Birkhoff–von Neumann decomposition of doubly stochastic matrices

This package provides Birkhoff’s algorithm for computing the Birkhoff–von Neumann decomposition of a doubly stochastic matrix.

Source code · Packaging · Issues

Installation

pip install birkhoff

Basic usage

import numpy
from birkhoff import birkhoff_von_neumann_decomposition

# Create a doubly stochastic matrix.
#
# D = numpy.array(...)

# The decomposition is given as a list of pairs in which the right element
# is a permutation matrix and the left element is the scalar coefficient
# applied to that permutation matrix in the convex combination
# representation of the doubly stochastic matrix.
result = birkhoff_von_neumann_decomposition(D)
for coefficient, permutation_matrix in result:
    print('coefficient:', coefficient)
    print('permutation matrix:', permutation_matrix)

Mathematical background

A doubly stochastic matrix is a matrix in which each row and each column sum to one. In other words, a matrix \(D\) is doubly stochastic if

\[\begin{split}D 1 & = 1 \\ 1^T D & = 1^T\end{split}\]
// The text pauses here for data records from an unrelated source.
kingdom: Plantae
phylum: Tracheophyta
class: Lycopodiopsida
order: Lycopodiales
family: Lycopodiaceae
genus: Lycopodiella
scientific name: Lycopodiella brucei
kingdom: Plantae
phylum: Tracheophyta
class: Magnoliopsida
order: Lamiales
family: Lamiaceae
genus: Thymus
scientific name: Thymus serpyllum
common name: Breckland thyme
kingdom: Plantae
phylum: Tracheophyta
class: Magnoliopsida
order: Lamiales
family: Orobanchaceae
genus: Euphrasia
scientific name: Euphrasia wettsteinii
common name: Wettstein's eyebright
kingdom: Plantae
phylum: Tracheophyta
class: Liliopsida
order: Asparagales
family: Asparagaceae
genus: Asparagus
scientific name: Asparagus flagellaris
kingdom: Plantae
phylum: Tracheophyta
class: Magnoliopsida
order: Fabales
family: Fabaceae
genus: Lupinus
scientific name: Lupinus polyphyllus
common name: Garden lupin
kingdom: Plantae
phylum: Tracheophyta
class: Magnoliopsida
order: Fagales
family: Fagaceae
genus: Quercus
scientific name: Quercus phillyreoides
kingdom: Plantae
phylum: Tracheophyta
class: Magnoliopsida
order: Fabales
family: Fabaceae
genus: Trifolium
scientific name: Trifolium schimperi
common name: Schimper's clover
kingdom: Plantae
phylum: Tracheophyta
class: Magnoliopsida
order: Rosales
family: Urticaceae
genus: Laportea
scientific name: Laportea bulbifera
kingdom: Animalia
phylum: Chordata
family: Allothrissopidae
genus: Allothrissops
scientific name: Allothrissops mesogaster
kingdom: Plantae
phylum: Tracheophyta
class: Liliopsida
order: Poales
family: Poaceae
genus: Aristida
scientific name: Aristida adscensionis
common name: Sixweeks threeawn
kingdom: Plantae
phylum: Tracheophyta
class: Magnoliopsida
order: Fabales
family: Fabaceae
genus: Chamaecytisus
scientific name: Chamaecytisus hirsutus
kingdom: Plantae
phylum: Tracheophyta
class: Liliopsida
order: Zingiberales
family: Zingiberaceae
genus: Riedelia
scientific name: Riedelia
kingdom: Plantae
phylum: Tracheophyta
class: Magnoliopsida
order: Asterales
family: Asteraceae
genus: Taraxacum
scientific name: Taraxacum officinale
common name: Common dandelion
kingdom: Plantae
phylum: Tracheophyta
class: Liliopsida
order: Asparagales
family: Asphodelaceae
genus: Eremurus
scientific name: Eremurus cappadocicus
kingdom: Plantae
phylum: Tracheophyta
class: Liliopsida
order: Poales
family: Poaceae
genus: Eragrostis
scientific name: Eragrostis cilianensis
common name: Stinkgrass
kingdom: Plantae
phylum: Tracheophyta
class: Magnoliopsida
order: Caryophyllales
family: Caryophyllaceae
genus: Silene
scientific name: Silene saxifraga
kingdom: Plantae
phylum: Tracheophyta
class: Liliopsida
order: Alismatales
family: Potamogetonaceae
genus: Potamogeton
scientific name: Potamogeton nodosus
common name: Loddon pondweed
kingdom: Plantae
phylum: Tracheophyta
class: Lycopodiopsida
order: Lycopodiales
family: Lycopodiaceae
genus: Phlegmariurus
A permutation matrix is a matrix in which each entry is either zero or one. By the Birkhoff–von Neumann Theorem, each doubly stochastic matrix is a convex combination of permutation matrices. In other words, for each \(n \times n\) doubly stochastic matrix \(D\), there is a sequence of real numbers \(\alpha_1, \dotsc, \alpha_N\) and permutation matrices \(P_1, \dotsc, P_N\) such that

\[D = \sum_{i = 1}^N \alpha_i P_i\]

where \(\sum_{i = 1}^N \alpha_i = 1\) and the number \(N\) is guaranteed to be at most \(n^2\). Furthermore, the proof of the Birkhoff–von Neumann Theorem provides an explicit algorithm for computing each \(\alpha_i\) and \(P_i\). This is the algorithm employed by the birkhoff_von_neumann_decomposition() function.

The theorem and corresponding algorithm also apply to scalar multiples of doubly stochastic matrices, that is, matrices of the form \(c D\), for some positive real number \(c\).

Birkhoff’s Algorithm

Describe the algorithm here.

API

birkhoff.birkhoff_von_neumann_decomposition(D)[source]

Returns the Birkhoff–von Neumann decomposition of the doubly stochastic matrix D.

The input D must be a square NumPy array representing a doubly stochastic matrix (that is, a matrix whose entries are nonnegative reals and whose row sums and column sums are all 1). Each doubly stochastic matrix is a convex combination of at most n ** 2 permutation matrices, where n is the dimension of the input array.

The returned value is a list of pairs whose length is at most n ** 2. In each pair, the first element is a real number in the interval (0, 1] and the second element is a NumPy array representing a permutation matrix. This represents the doubly stochastic matrix as a convex combination of the permutation matrices.

The input matrix may also be a scalar multiple of a doubly stochastic matrix, in which case the row sums and column sums must each be c, for some positive real number c. This may be useful in avoiding precision issues: given a doubly stochastic matrix that will have many entries close to one, multiply it by a large positive integer. The returned permutation matrices will be the same regardless of whether the given matrix is a doubly stochastic matrix or a scalar multiple of a doubly stochastic matrix, but in the latter case, the coefficients will all be scaled by the appropriate scalar multiple, and their sum will be that scalar instead of one.

For example:

>>> import numpy as np
>>> from birkhoff import birkhoff_von_neumann_decomposition as decomp
>>> D = np.ones((2, 2))
>>> zipped_pairs = decomp(D)
>>> coefficients, permutations = zip(*zipped_pairs)
>>> coefficients
(1.0, 1.0)
>>> permutations[0]
array([[ 1.,  0.],
       [ 0.,  1.]])
>>> permutations[1]
array([[ 0.,  1.],
       [ 1.,  0.]])
>>> zipped_pairs = decomp(D / 2)  # halve each value in the matrix
>>> coefficients, permutations = zip(*zipped_pairs)
>>> coefficients  # will be half as large as before
(0.5, 0.5)
>>> permutations[0]  # will be the same as before
array([[ 1.,  0.],
       [ 0.,  1.]])
>>> permutations[1]
array([[ 0.,  1.],
       [ 1.,  0.]])

The returned list of pairs is given in the order computed by the algorithm (so in particular they are not sorted in any way).

Changes

Not yet released.

No changes yet.

Released on December 19, 2017.

  • Updated code to work with NetworkX version 2.0 (issue #3).